Escribe Pepo Garay ESPECIAL PARA EL DIARIO
Al centro-sur del país, el pueblo brilla con su fabulosa fortaleza hecha en adobe. Una ciudad amurallada que transporta en el tiempo, en un entorno de lo más exótico
Un espejismo. Ait Ben Hadu, antes que nada, es un espejismo. Después, en una indagación más profunda, se convierte en Ksar, al decir de los locales. O sea, una ciudad amurallada construida en adobe, en arcilla y piedra, con ese marrón anaranjado tan hipnótico, con esas torres amenadas, esos arcos ciegos, esas casitas amontonadas. Esa idea general de que si cae una lluvia buena, el complejo se desvanece, como arena entre las manos. Como un espejismo.

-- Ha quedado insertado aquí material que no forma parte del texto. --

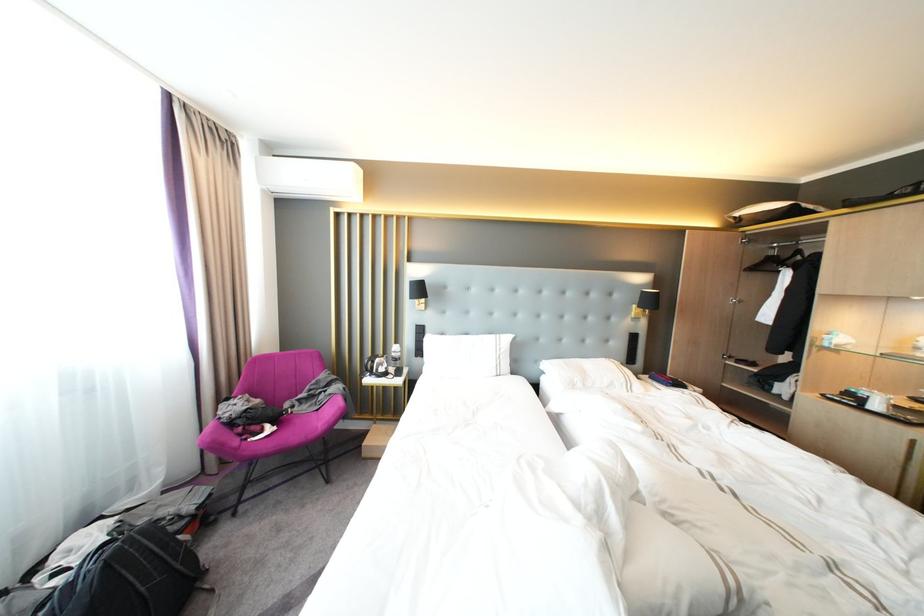
Describe the element at coordinates (129, 578) in the screenshot. The height and width of the screenshot is (616, 924). I see `the black backpack` at that location.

Ubicado en los territorios aislados y abrasadores de la provincia de Ourzazate, al centro sur del inigualable Marruecos, el ksar es un fiel ejemplo de la arquitectura presahariana, del predesierto. En los extremos del Alto Atlas (la impresionante cadena montañosa que atraviesa el país norafricano), donde los campos muestran quebradas suaves a los lados, y palmeras, datileras, higueras, naranjos y limoneros. Unos burros acá, cabras por el otro lado. Gente eterna con pañuelos a la cabeza. Pinturas insólitas.
Los reflejos de aquel modo rural se advierten en el pueblo, el Ait Ben Hadu “moderno”. Subdesarrollo de cabo a rabo, en un sentido occidental del término. Calles de tierra, perros flacos, pobreza evidente. Pero no hay riesgos en el andar, ni resentimientos. Uno se puede sentar a charlar alegremente con los paisanos. Y vaya si gustan del hablar los bereberes, etnia que domina esta parte de Marruecos, y que se caracteriza por su sentido del humor, el gesto amistoso, la buena vibra.
Igual que hace 400 años
En tal discurrir, pareciera quedar de lado la fortaleza, el tesoro. Nunca más lejos: la ciudad se aprecia al frente, al otro lado del río. Sus torres, de vuelta. Su espíritu en terracota, levantado por señores feudales allá por comienzos del siglo XVII. Sus pasadizos, aún habitados por un puñado de familias que templan la cotidianeidad en formas similares a como hacía la gente hace 400 años.
Ahí se mete el viajero. Un laberinto de puertas abiertas vigilado por la colina y las murallas, y por el agua que corre en frente. Ayer fue punto de defensa y posta ineludible para quienes transitaban el Valle de Ounila, desde el lejano Sudán hasta el cercano Marrakesh (ubicado al noroeste, a 200 kilómetros de distancia) y viceversa. Hoy, es una promesa viva, apenas mechada de habitantes, y de turistas (que no son cantidad, gracias a los cielos).
El recorrido incluye husmear las pocas casitas que mantienen inquilinos, hogar de mujeres que no dejan ver sus cabellos (en algunos casos ni siquiera la cara, por obra y gracia de los burkas), de hombres morenos y piel curtida y de niños que juegan y corren, trepando por las callecitas, riendo en las angosturas del terreno.
Entre los lugares “comunes”, destacan la plaza pública, la mezquita, las áreas donde antes se supo almacenar los granos de la cosecha, dos cementerios (uno musulmán y otro judío, que también anduvieron por estas latitudes los hijos de David) y el santuario de Sidi Ali. En la cima de la colina, las panorámicas del valle de Ounila son fabulosas.
Cuando ya se aspiró suficiente esencia del Marruecos medieval (muchas veces difícil de diferenciar del Marruecos actual, maravillas que ofrece el reino), el regreso al Ait Ben Hadu “Siglo XXI” (nunca vinieron tan bien unas comillas), viene con roída mesa de madera, tinglado haciendo juego, delicioso tajín de pollo (estofado servido en platos de barro cocido, con verduras varias, cítricos y aceitunas) y el infaltable té de menta. Lo devora el viajero sin darse cuenta, mientras la mirada sigue deambulando al otro lado del río.